Il vit alors Marie, Joseph et les bergers qui s'efforçaient de consoler l'enfant qui pleurait. Il ne pouvait plus résister ! Tout doucement, il tira sa flûte de dessous son manteau et se mit à jouer pour l'enfant. Et tandis que la mélodie s'élevait toute pure, l'enfant se calma et le dernier sanglot s'arrêta dans sa gorge. Il regarda le jeune berger et se mit à sourire.

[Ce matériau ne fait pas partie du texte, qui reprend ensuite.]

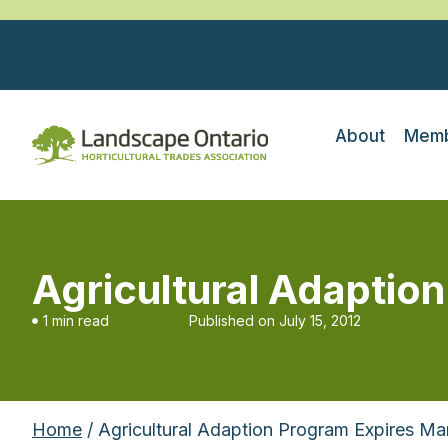
About
Memb
Agricultural Adaptio
1 min read
Published on
July 15, 2012
Home
/ Agricultural Adaption Program Expires Ma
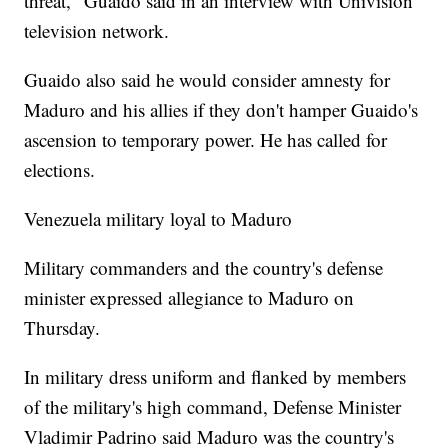
threat," Guaido said in an interview with Univision
television network.
Guaido also said he would consider amnesty for
Maduro and his allies if they don't hamper Guaido's
ascension to temporary power. He has called for
elections.
Venezuela military loyal to Maduro
Military commanders and the country's defense
minister expressed allegiance to Maduro on
Thursday.
In military dress uniform and flanked by members
of the military's high command, Defense Minister
Vladimir Padrino said Maduro was the country's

Et au même instant, celui-ci comprit dans son cœur que ce sourire valait tout l'or et tout l'argent du monde.

Texte de Max Bolliger


Quelques pistes pour vos cours :

- Cette légende peut être mise en lien avec l'histoire de l'onction de David. « Les hommes regardent selon l'apparence, mais le Seigneur regarde selon le cœur. » (1S 16, 1-12) On pourrait travailler l'image du pouvoir, de la royauté avec les enfants : pour écraser ou pour servir ?

- Une interprétation possible : comment le plus petit et le fragile peut-il devenir le sauveur tant attendu ? Et si c'était parce que, par sa vulnérabilité, il réveillait en nous la nécessité d'aimer et nous offrait la possibilité de donner, de sortir de soi ?

- La classe peut creuser cette attente dans laquelle se glisse le grand-père berger : quel était ce roi attendu par ses ancêtres ? Ni riche, ni puissant selon les hommes, il saura « distinguer le bien et le mal, et choisir le bien », comme l'annonce Isaïe (Is 7, 1-17). D'autres choix sont bien sur possibles.